The SEP article on Laws of Nature does not mention anyone espousing the eternalness of the laws of nature.
The IEP article uses the adjective once in passing, without citation. This article is written by Norman Swartz. Anyone familiar with his thesis that rests on the distinction between regularist and necessitarian views on the laws of nature will readily understand his emphasis of such distinction in this article. He verges on caricaturing the necessitarian position in this article, and overtly rejects it:
Even as recently as the Eighteenth Century, we find philosophers (e.g. Montesquieu) explicitly attributing the order in nature to the hand of God, more specifically to His having imposed physical laws on nature in much the same way as He imposed moral laws on human beings. There was one essential difference, however. Human beings -- it was alleged -- are "free" to break (act contrary to) God's moral laws; but neither human beings nor the other parts of creation are free to break God's physical laws.
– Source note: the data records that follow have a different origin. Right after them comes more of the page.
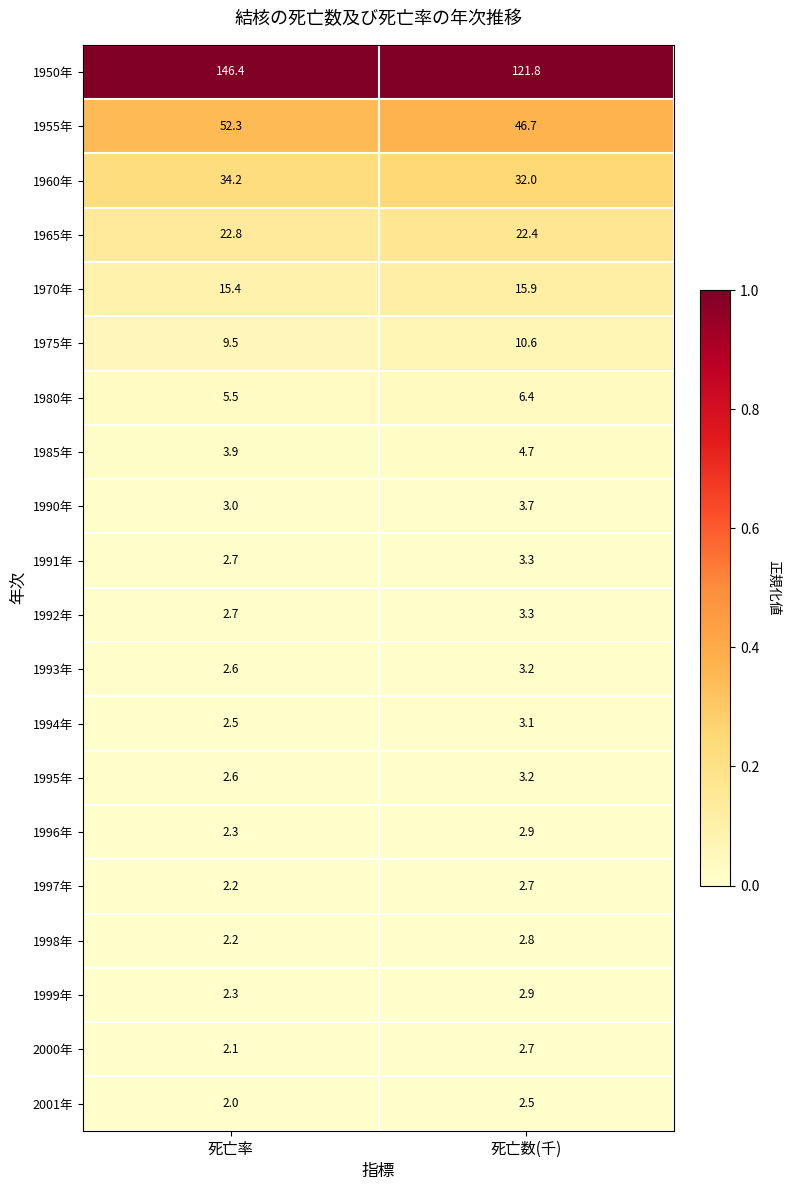

What is the difference between the maximum and minimum values in the 1960年 series?

2.2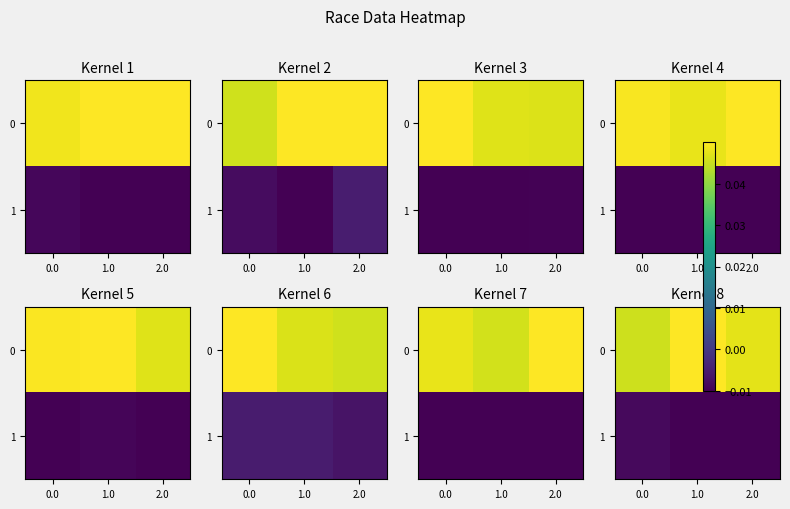

True or false: 0 has a value of 0.1 at 2.0.

False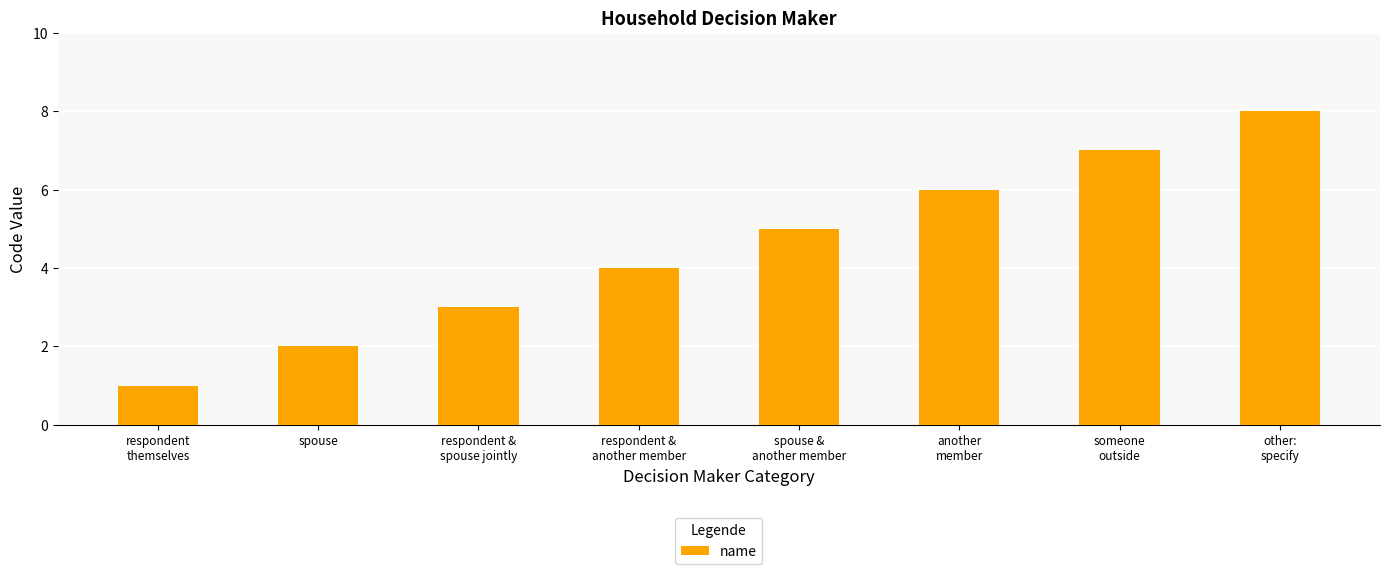

How many data points are less than 5?

4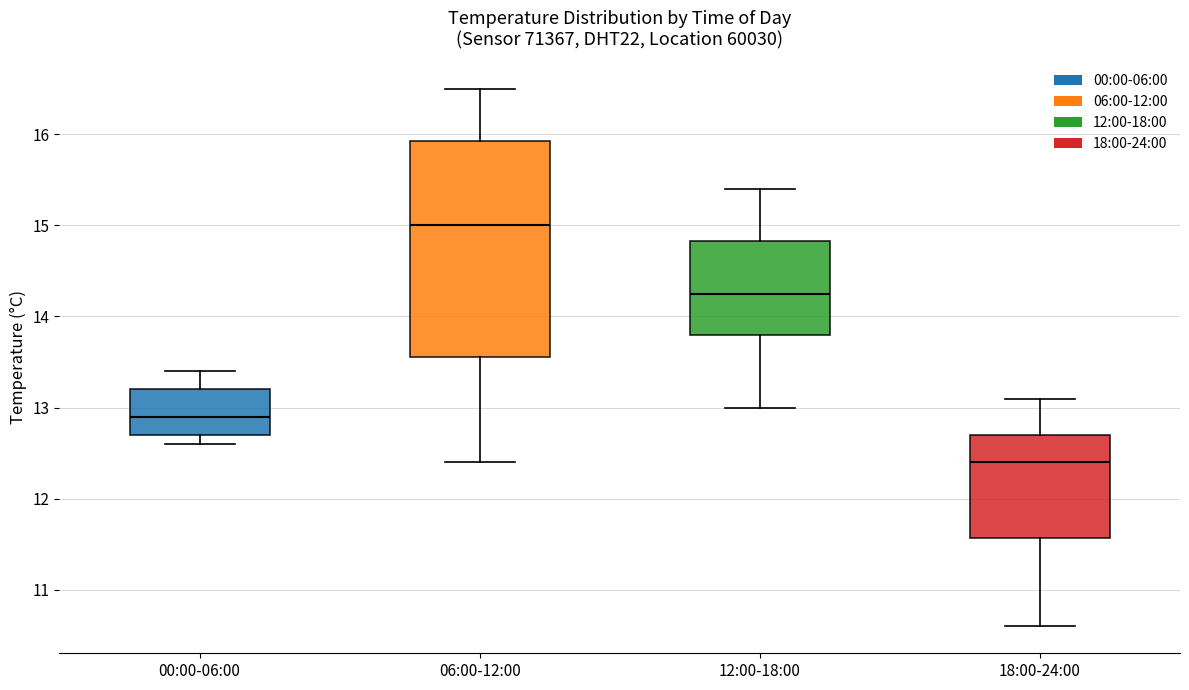

Comparing the boxes themselves (not the whiskers), which one is the tallest?

06:00-12:00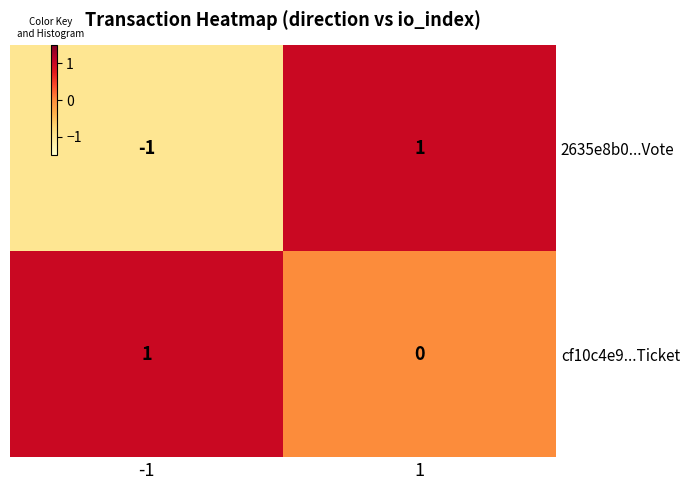

Which series has the widest spread of values?

2635e8b0...Vote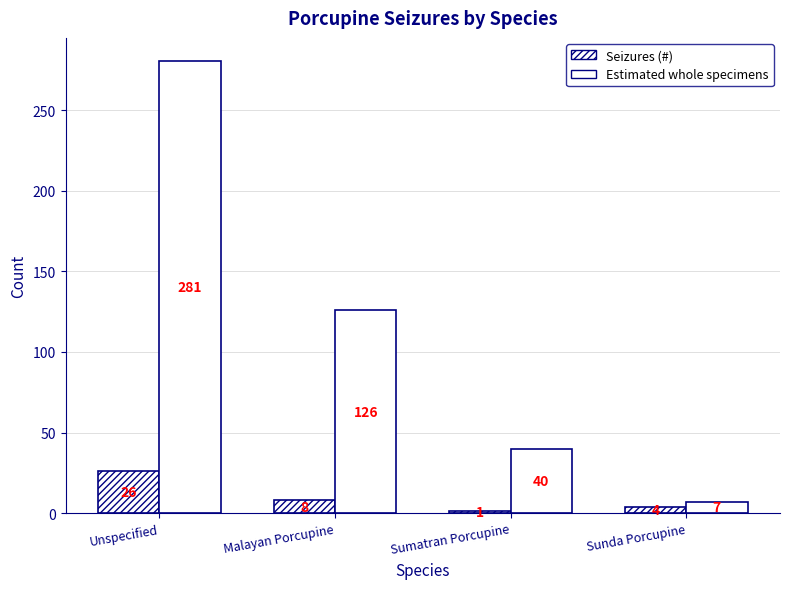

At Malayan Porcupine, list the series in order from smallest to largest.

Seizures (#), Estimated whole specimens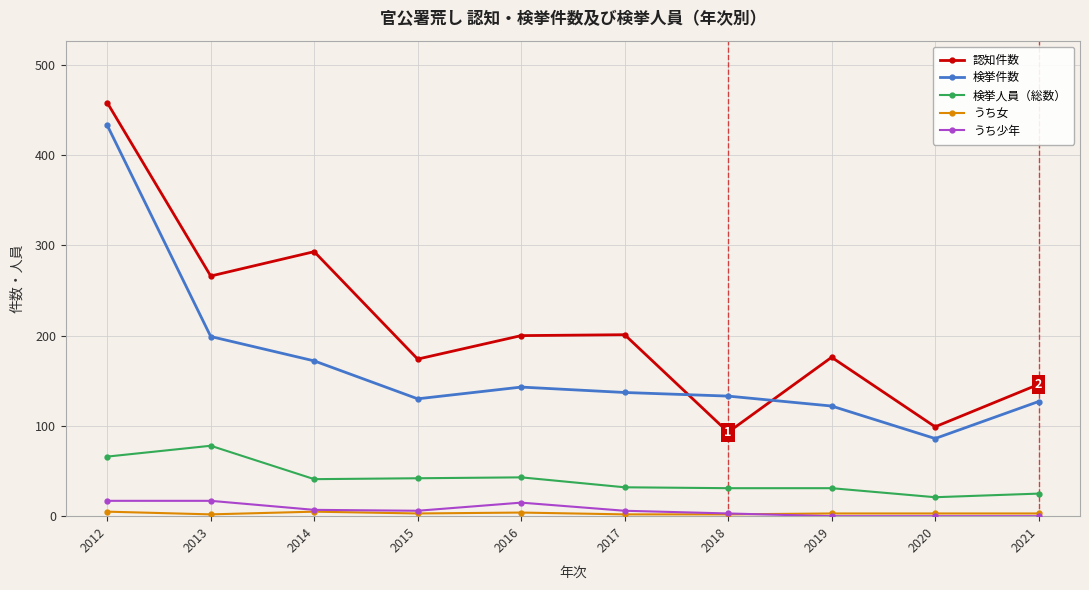

Which label corresponds to the largest value in the chart?

2012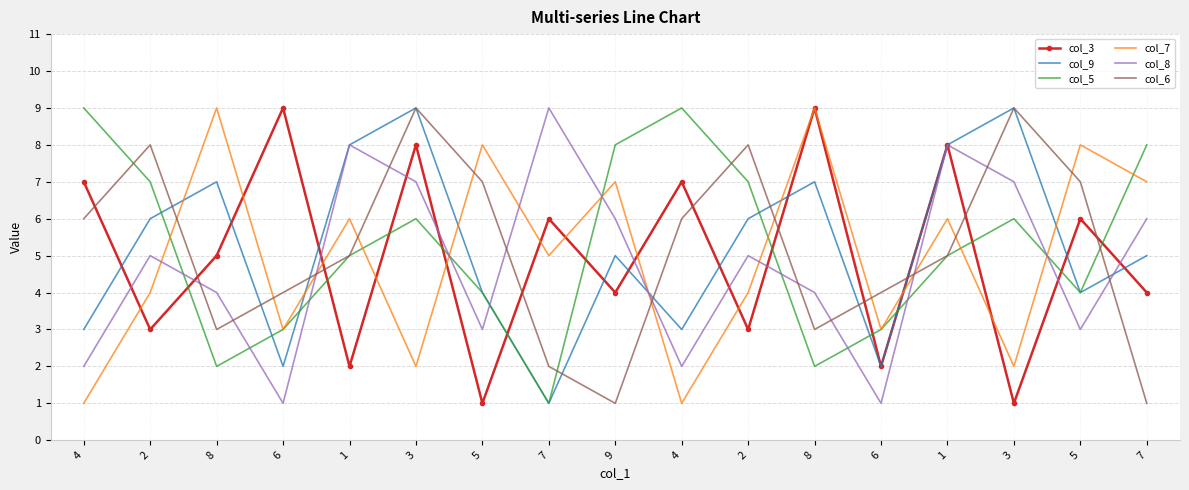

Which category has the highest value in the col_8 series?

7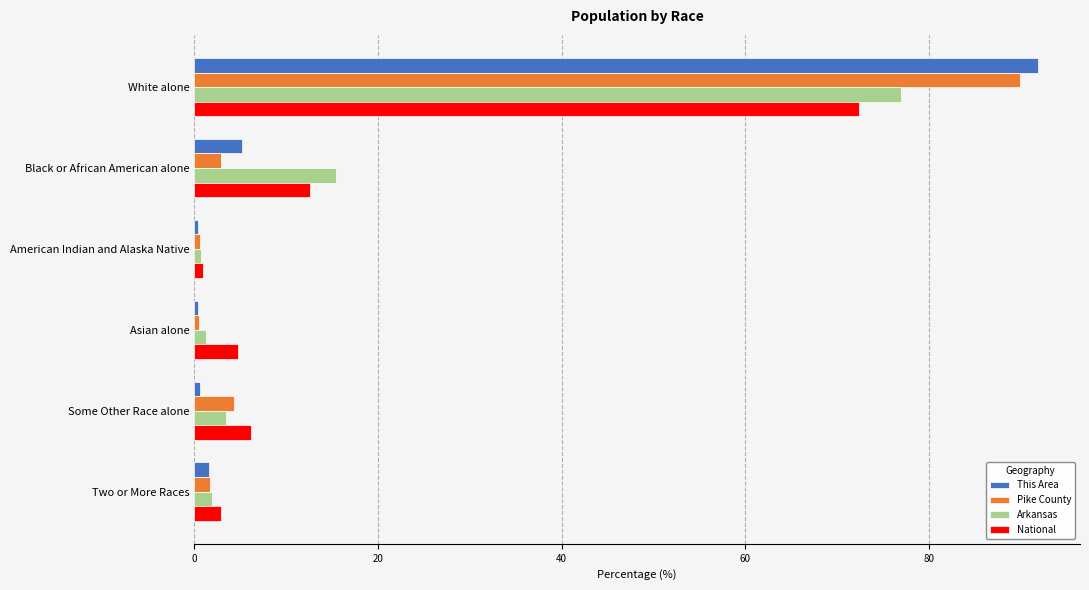

What are all the series names shown in the legend?

This Area, Pike County, Arkansas, National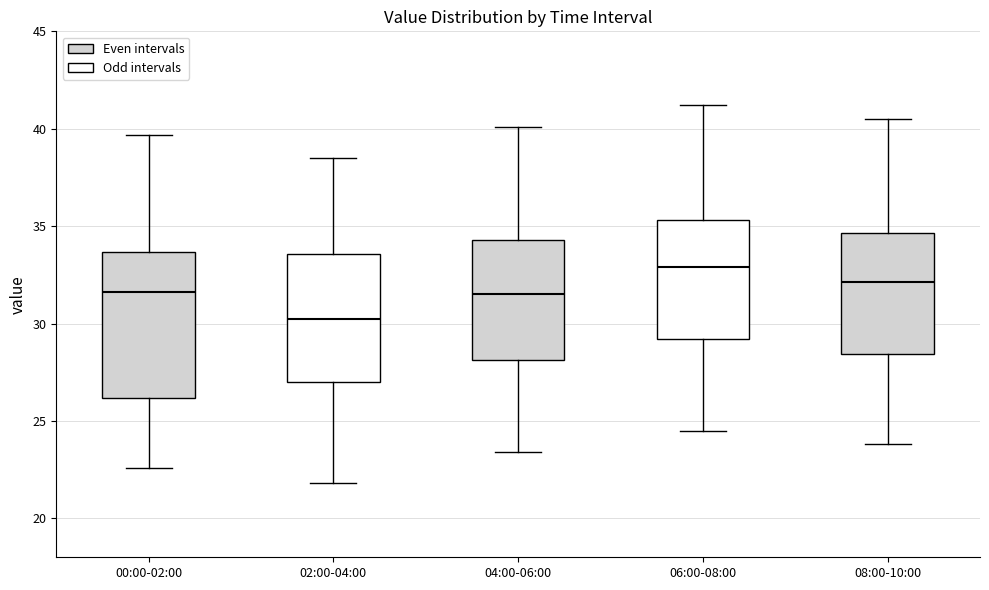

Which box is the tallest, from its lower edge to its upper edge?

00:00-02:00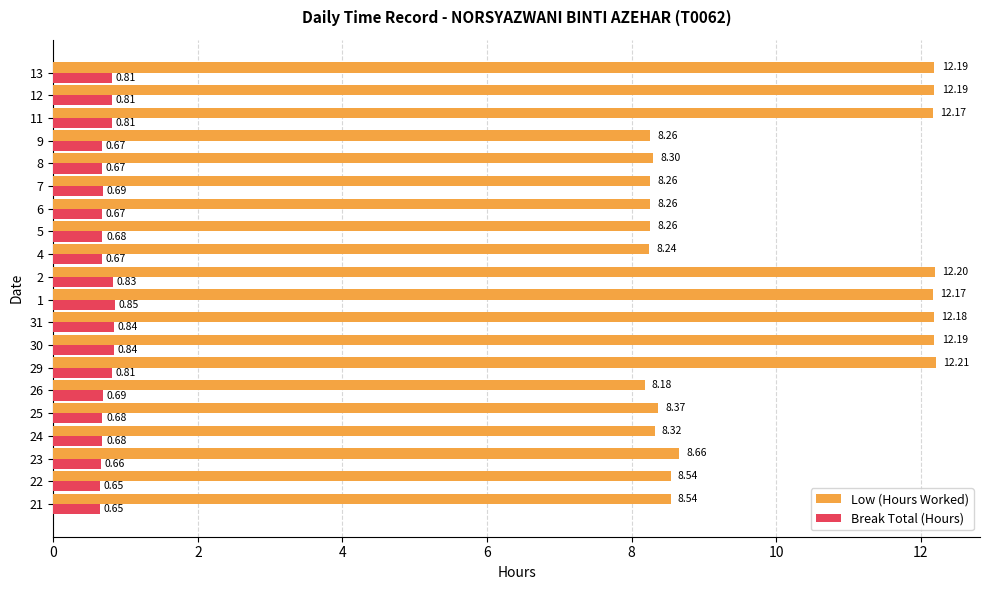

Where is Low (Hours Worked) nearest to the value 10?

23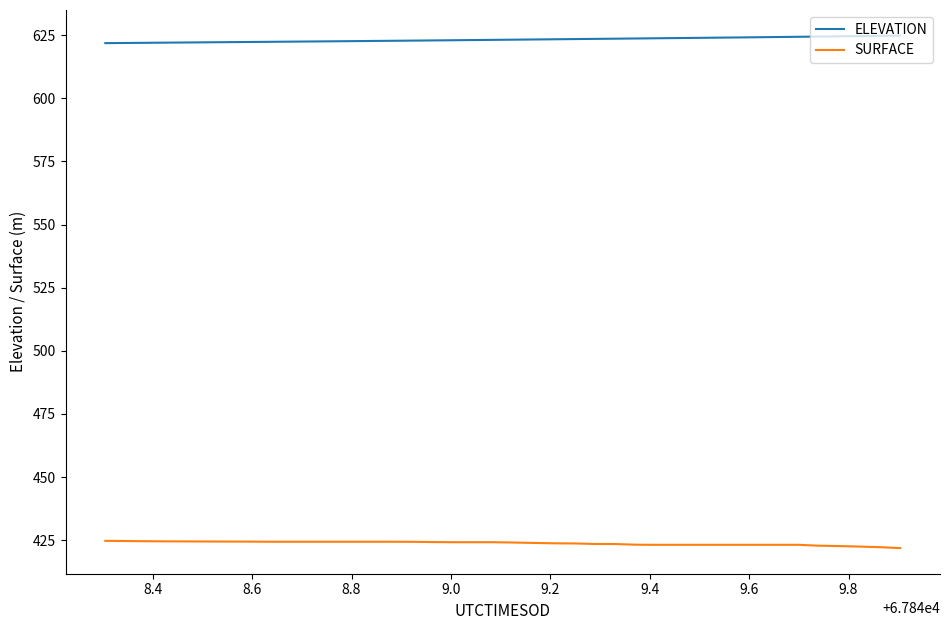

True or false: SURFACE and ELEVATION cross at least once.

False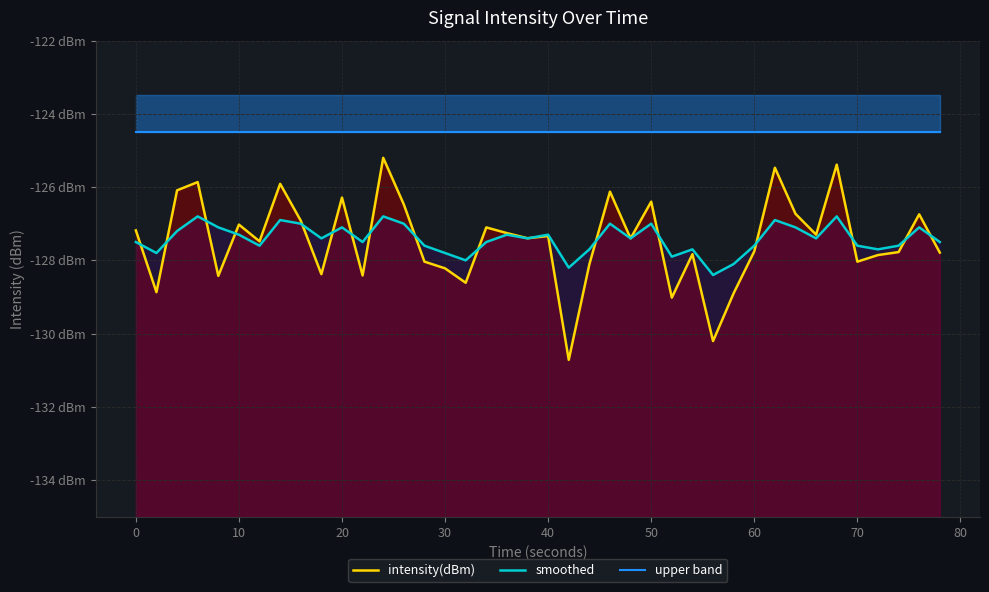

How many values in the smoothed series exceed -127?

5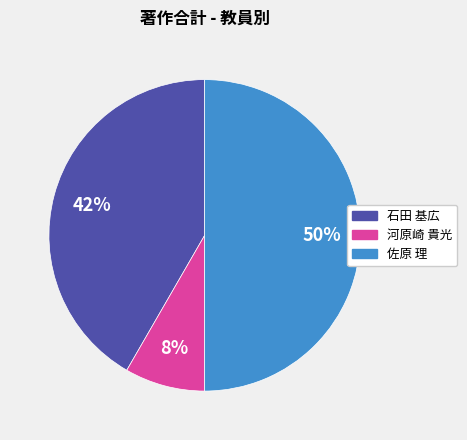

To the nearest percent, what is the average slice percentage?

33%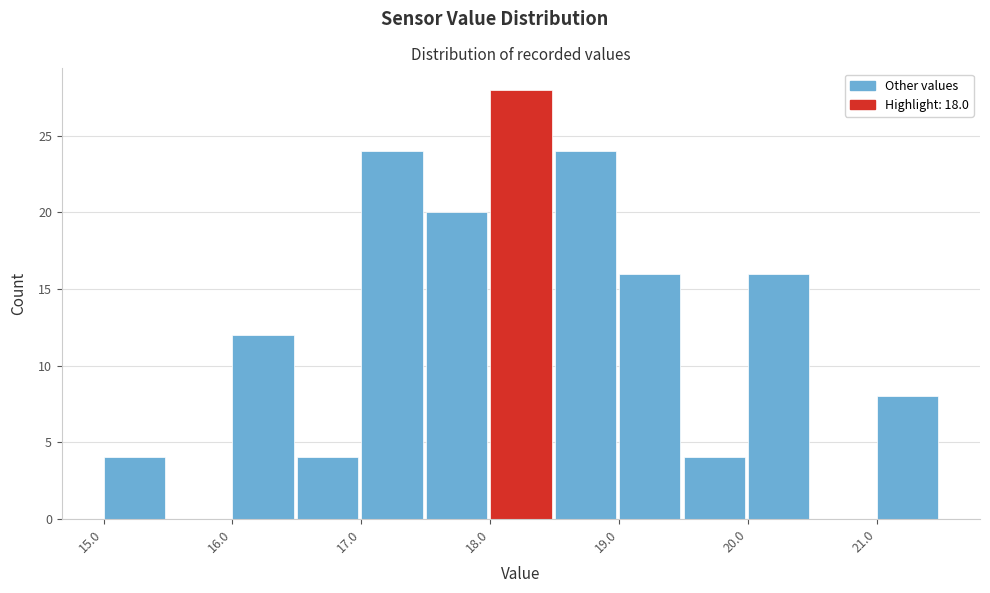

Reading left to right, transcribe this chart: for each bar, give the range it covers on the x-axis and its height. The values are not printed on the chart, so give them approximately, as read against the axis.

15.0 to 15.5: 4
15.5 to 16.0: 0
16.0 to 16.5: 12
16.5 to 17.0: 4
17.0 to 17.5: 24
17.5 to 18.0: 20
18.0 to 18.5: 28
18.5 to 19.0: 24
19.0 to 19.5: 16
19.5 to 20.0: 4
20.0 to 20.5: 16
20.5 to 21.0: 0
21.0 to 21.5: 8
In the Twentieth Century virtually all scientists and philosophers have abandoned theistic elements in their accounts of the Laws of Nature. But to a very great extent -- so say the Regularists -- the Necessitarians have merely replaced God with Physical Necessity. The Necessitarians' nontheistic view of Laws of Nature surreptitiously preserves the older prescriptivist view of Laws of Nature, namely, as dictates or edicts to the natural universe,edicts which -- unlike moral laws or legislated ones -- no one, and no thing, has the ability to violate.
Regularists reject this view of the world. Regularists eschew a view of Laws of Nature which would make of them inviolable edicts imposed on the universe. Such a view, Regularists claim, is simply a holdover from a theistic view. It is time, they insist, to adopt a thoroughly naturalistic philosophy of science, one which is not only purged of the hand of God, but is also purged of its unempirical latter-day surrogate, namely, nomological necessity. The difference is, perhaps, highlighted most strongly in Necessitarians saying that the Laws of Nature govern the world; while Regularists insist that Laws of Nature do no more or less than correctly describe the world.
In any case, regardless of the fact that you are saying something directly contradicted by the scholarly literature on the matter, to claim that the laws of nature are eternal certainly doesn't refute the cosmological argument in any way. Indeed, it would seem to support the cosmological argument.